Через день он покинул Москву, а за два часа перед отлетом его секретарь привез в особняк в Холодном переулке подарок для синьора Верховцева. В сафьяновом футляре лежал акварельный рисунок Гиберти: «Лорд Альфред Дуглас в роли…»

Да-да, в той самой роли, столь талантливо снова исполненной Олли и той нежной белокурой девочкой, говорившей со смешным оканьем по-волжски, которая так поразила его. Первоначальная стоимость рисунка, как узнал впоследствии Данила по просьбе Верховцева, по оценке аукциона Кристи, равнялась двумстам тысячам долларов.

Почин был сделан: первая пчела принесла первый мед. И он на вкус казался и сладок и горек. Это и было начало всего. Гиберти имел в Европе множество друзей. И они проявили не более здравого смысла и не менее любопытства, чем создатель «Совокупления в Эдеме». Можно было заводить картотеку, ждать заказов на места в зрительном зале.

Они вскоре последовали. Господин Ямамото – автомобильный король из Страны восходящего солнца – был не первым, кто хотел увидеть все от начала до конца. Не первым и не последним… Даст Бог, не последним. Даст Бог. «Не кощунствуй, – оборвал себя Верховцев. – Не Бог, а…»

Тут в зале зажегся свет. Первое действие «Волшебной флейты» кончилось, наступил антракт. Мимо их ложи прошла стройная шатенка в открытом белом платье с ниткой жемчуга на шее. Она в упор смотрела на Данилу. Глаза ее сияли. Данила наклонился к Олли и нежно поцеловал его в губы прямо на ее глазах. Шатенка резко отвернулась. Ее лоб, щеки, шея под жемчужным колье стали клюквенного цвета. В оркестровой яме кто-то настраивал виолончель.

Глава 21

ГОЛОВА КРЕСТИТЕЛЯ

Все воскресенье Катя отдыхала: нежилась в ванне, лежала на диване, с наслаждением перелистывая свою любимейшую книгу: «Наполеон Бонапарт. Воспоминания».

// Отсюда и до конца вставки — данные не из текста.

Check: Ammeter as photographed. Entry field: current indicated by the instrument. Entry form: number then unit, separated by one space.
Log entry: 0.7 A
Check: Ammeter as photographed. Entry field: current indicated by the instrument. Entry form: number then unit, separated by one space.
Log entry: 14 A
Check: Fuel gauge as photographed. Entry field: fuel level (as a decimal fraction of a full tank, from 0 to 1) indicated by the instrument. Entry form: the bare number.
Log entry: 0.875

Кравченко, явившийся из спортивного зала, бросил хмурый взгляд на книгу – готово дело, приступ меланхолии, или, как он говаривал, девичий бонапартизм. Он от всей души ненавидел и эту книгу, и это Катино состояние души. «И кто ей только вбил в голову, что она сможет написать роман о Наполеоне? Какой идиот впервые обнадежил ее, что она станет писательницей? – думал он тоскливо. – Как начались эти литературные бредни, у нас с ней все вкривь и вкось поехало…»

– Кать…

– Что?

– Ты в тот магазин на Кузнецком пока не лезь. Я сам на него сначала погляжу, – предупредил он. Надо ведь было хоть что-то сказать! Молчание становилось тягостным.

– Хорошо. – Она подняла голову от книги, улыбнулась вроде ласково, а глаза – пустые, нездешние. Там она, в Египте, со своим треклятым Бонапартом… Кравченко в сердцах швырнул на стул махровое полотенце, вытащенное им из сумки.

– Ты работать сегодня будешь, да? – Он старался, чтобы его голос звучал как можно более равнодушно.